I sostenitori del sì citano invece spesso una cifra di circa 500 milioni. Per esempio, nel question time dell’8 giugno 2016 la ministra Boschi citava queste cifre (pagina 67):
– 80 milioni dalla “riduzione del 33 per cento delle indennità parlamentari”. Una cifra sovrastimata di 25 milioni, perché le indennità nette sono oggi 25 milioni, e circa 45 milioni i rimborsi spese e diarie, di cui meno di 30 milioni verrebbero risparmiati
– altri 70 dalla riduzione dei rimborsi ai gruppi al Senato, dal minor lavoro delle commissioni di Palazzo Madama e dal ruolo unico del personale di Camera e Senato. Una cifra molto difficile da ricostruire, perché la spesa stanziata per le commissioni al momento è minima, 1,5 milioni, mentre quella per i gruppi parlamentari è di “soli” 21 milioni.
– 20 milioni dall’ abolizione del CNEL. Abbiamo visto come questa cifra sia totalmente inesatta
– 320 dai risparmi sul personale politico delle province. Ma come abbiamo visto, questo risparmio si è già manifestato anche in assenza della riforma costituzionale; inoltre, andrebbero contati anche le maggiori spese per le città metropolitane e, in futuro, per le aree vaste.

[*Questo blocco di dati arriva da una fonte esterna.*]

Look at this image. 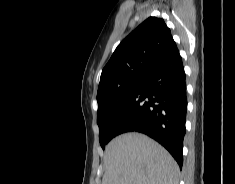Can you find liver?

Ma vi sono anche altre cifre ancor più difficili da razionalizzare. Nella lettera agli italiani all’estero firmata dal Presidente del Consiglio Matteo Renzi, si parla di un costo del CNEL pari a “un miliardo”. È difficile capire da dove venga questa affermazione. L’ ipotesi più probabile è che si tratti di un calcolo eseguito come segue. Al suo apice, qualche anno fa, il CNEL stanziava circa 20 milioni l’anno. Un miliardo dovrebbe quindi essere all’ incirca il costo complessivo del CNEL durante la sua esistenza (in realtà anche il costo complessivo è ben inferiore a un miliardo, perché i venti milioni comprendono partite di giro e avanzi di bilancio, restituiti allo stato). Seguendo questa logica, i risparmi dalla riforma del Senato sarebbero 35 miliardi (i 500 milioni del costo annuale attuale del Senato, moltiplicati per i 70 anni della sua esistenza nella forma attuale).